#### TASK BRIEF:
List every line below containing "changes".

#### Records from a data source:
☆ ☆ ☆ ☆ ☆

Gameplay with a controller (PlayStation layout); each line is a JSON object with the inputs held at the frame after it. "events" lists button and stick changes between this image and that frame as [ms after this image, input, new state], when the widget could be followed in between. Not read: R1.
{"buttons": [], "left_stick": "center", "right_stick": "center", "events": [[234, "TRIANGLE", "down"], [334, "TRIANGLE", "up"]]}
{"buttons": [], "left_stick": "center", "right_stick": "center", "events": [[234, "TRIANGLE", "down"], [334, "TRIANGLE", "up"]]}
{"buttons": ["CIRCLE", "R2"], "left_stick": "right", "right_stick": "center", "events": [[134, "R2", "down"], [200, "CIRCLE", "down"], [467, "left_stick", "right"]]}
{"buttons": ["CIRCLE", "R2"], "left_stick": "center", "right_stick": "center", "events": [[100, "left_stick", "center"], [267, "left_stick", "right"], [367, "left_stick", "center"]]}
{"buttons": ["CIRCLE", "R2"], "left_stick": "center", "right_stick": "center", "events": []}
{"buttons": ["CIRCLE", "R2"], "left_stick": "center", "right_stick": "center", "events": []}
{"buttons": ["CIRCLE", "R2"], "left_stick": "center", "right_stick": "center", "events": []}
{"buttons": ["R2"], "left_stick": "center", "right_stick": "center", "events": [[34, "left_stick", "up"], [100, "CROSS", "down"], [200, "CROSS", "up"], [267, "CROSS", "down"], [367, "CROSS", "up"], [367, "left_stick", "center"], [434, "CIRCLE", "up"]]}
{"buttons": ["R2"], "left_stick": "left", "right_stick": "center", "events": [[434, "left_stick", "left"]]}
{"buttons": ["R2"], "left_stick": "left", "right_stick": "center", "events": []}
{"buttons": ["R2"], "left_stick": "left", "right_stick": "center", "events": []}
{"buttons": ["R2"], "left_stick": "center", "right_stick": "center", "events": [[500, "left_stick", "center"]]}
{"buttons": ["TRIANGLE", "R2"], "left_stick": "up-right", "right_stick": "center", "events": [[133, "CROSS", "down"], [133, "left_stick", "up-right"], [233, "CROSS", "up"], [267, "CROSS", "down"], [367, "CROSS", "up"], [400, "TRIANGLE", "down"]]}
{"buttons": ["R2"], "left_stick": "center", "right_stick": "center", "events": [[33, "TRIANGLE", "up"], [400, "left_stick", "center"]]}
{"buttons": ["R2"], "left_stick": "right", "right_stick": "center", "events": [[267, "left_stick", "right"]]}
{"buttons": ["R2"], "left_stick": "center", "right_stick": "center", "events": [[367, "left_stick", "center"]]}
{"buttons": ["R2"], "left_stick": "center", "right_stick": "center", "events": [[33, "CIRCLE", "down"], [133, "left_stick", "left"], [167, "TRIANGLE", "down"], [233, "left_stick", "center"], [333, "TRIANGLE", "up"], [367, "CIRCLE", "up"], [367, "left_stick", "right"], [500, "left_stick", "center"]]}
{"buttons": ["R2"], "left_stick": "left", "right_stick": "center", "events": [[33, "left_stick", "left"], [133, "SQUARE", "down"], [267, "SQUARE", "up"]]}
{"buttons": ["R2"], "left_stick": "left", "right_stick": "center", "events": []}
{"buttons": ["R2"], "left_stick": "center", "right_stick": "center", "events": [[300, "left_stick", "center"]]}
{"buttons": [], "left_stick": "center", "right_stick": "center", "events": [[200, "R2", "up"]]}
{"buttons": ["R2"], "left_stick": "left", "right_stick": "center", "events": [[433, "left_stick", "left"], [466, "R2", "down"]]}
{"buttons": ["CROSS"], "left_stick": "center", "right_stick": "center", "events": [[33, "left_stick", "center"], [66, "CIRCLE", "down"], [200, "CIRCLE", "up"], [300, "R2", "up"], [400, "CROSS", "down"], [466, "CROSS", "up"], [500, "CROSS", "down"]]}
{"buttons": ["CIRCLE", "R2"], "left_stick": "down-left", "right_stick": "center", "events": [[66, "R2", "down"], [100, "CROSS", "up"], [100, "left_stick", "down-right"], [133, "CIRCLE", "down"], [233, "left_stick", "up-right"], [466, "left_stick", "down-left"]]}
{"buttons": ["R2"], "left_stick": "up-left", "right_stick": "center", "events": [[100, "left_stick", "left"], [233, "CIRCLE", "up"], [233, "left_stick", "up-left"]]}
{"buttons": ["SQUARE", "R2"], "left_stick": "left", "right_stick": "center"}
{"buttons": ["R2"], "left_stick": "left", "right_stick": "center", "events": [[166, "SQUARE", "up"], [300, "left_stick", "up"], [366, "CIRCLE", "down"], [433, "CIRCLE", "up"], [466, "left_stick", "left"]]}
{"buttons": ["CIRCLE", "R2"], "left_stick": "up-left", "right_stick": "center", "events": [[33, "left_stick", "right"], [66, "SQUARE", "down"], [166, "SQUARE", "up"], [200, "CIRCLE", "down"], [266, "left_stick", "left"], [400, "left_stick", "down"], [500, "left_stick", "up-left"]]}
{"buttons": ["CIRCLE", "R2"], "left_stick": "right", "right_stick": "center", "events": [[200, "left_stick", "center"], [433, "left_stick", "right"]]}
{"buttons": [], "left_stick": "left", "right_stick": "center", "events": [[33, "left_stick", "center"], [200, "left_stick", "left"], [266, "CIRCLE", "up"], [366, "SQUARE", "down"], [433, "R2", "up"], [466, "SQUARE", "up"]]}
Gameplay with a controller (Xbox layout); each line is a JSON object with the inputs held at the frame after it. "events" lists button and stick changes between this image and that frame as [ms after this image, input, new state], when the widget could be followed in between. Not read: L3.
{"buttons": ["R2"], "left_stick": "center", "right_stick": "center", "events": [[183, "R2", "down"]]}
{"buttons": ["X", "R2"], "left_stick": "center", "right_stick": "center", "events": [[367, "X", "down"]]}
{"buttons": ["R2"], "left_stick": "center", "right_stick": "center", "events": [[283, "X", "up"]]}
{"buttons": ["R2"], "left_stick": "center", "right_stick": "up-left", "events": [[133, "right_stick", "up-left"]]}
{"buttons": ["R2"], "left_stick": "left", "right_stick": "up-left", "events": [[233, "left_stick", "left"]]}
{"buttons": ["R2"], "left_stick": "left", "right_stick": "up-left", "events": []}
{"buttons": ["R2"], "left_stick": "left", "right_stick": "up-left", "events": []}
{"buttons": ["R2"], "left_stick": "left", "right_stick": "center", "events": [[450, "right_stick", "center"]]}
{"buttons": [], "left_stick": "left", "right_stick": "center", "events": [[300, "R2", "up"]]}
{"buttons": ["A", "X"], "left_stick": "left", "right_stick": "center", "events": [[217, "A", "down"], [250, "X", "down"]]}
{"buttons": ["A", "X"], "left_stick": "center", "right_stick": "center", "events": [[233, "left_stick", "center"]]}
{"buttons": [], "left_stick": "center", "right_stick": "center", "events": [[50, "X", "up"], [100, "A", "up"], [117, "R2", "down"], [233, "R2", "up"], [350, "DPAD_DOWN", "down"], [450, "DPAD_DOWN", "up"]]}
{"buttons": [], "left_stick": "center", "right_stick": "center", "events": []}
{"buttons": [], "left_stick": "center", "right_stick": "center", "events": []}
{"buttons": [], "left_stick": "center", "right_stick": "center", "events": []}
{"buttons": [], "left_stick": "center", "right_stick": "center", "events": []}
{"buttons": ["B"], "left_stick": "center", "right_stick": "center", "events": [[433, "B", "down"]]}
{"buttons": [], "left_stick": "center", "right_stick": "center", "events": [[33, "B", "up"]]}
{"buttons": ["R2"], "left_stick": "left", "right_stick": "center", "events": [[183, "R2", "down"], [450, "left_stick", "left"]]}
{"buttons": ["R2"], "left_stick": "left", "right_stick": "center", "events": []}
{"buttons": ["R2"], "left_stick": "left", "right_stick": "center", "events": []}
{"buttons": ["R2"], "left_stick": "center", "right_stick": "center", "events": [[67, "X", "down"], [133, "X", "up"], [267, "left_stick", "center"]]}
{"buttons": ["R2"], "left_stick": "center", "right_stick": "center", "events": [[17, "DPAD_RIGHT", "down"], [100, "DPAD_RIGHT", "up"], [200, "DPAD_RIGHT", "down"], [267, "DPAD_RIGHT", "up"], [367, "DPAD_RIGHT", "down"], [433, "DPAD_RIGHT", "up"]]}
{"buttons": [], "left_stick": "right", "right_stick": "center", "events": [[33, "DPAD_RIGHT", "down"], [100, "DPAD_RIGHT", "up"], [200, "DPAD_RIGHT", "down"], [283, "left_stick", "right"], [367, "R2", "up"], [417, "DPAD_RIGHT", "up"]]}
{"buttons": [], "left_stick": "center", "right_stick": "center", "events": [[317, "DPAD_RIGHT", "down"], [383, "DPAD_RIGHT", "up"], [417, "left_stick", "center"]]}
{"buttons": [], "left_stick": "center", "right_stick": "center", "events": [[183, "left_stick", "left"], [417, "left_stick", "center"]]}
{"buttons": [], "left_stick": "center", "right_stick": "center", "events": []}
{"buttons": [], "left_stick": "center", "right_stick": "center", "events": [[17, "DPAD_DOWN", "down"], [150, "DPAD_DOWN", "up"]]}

☆ ☆ ☆ ☆ ☆

#### EXERCISE RESPONSE:
Gameplay with a controller (PlayStation layout); each line is a JSON object with the inputs held at the frame after it. "events" lists button and stick changes between this image and that frame as [ms after this image, input, new state], when the widget could be followed in between. Not read: R1.
Gameplay with a controller (Xbox layout); each line is a JSON object with the inputs held at the frame after it. "events" lists button and stick changes between this image and that frame as [ms after this image, input, new state], when the widget could be followed in between. Not read: L3.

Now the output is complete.